In some bad news for Apple, Australia’s Federal Court has rejected an appeal by the company to trademark the term “App Store.”
In a ruling made Wednesday, judge Justice Yates dismissed Apple’s case and ordered it to pay the court costs of Registrar of Trade Marks.
Apple has been locked in a long-standing tug of war with Oz’s Registrar of Trade Marks over whether it should have ownership over the term it popularized on Mac and iOS. The company first took the registrar to court in March 2013, after the “App Store” trademark was revoked following its initial accepted.

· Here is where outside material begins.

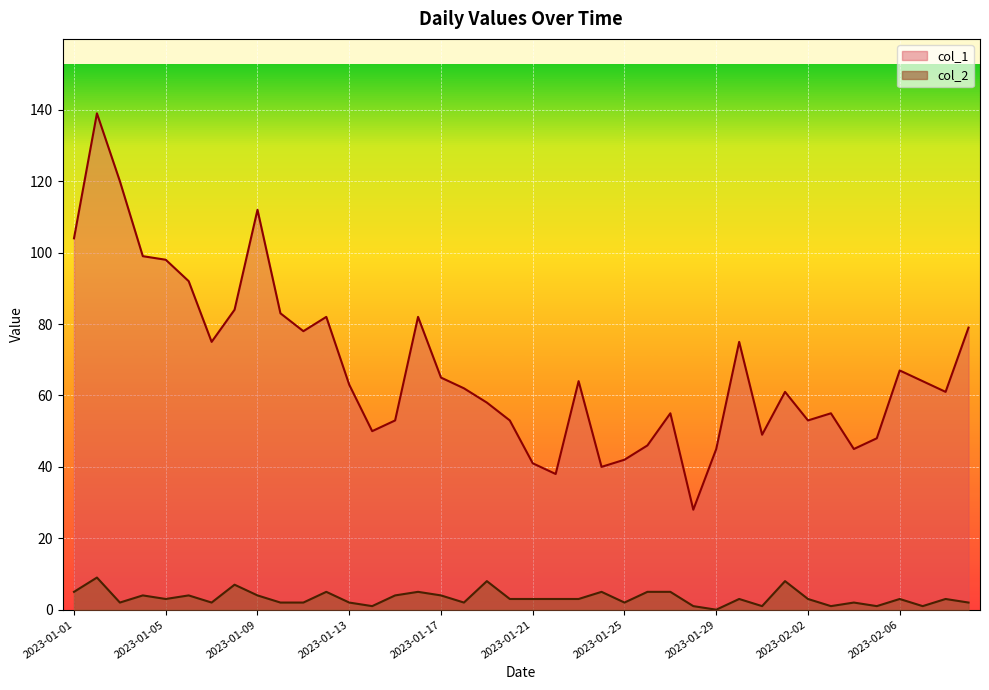

Which series has the largest range (max minus min)?

col_1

Since then, Apple has lost a total of three appeals: firstly by the trademark examiner, then by the Australian Trade Marks Office, and now today’s ruling.
Apple counsel had argued that although the term “app” existed before Apple sought to trademark “App Store” in 2008, Apple changed the definition of the word through the release of the iPhone.
The judge, however, disagreed. “Apple has not established that, because of the extent to which it has used the [trade]mark before the filing date, it does distinguish the designated services as being Apple’s services,” Justice David Yates said.
Unsurprisingly, Microsoft has also stirred the pot by objecting to Apple owning the trademark.
Today’s ruling doesn’t stop Apple from continuing to use the App Store name in Australia, but it does mean that it can’t bar any competitors in the country from using the same term.
Weirdly, Apple does still own the trademark “Appstore” (with no spaces) in Australia, and can restrict others from using it.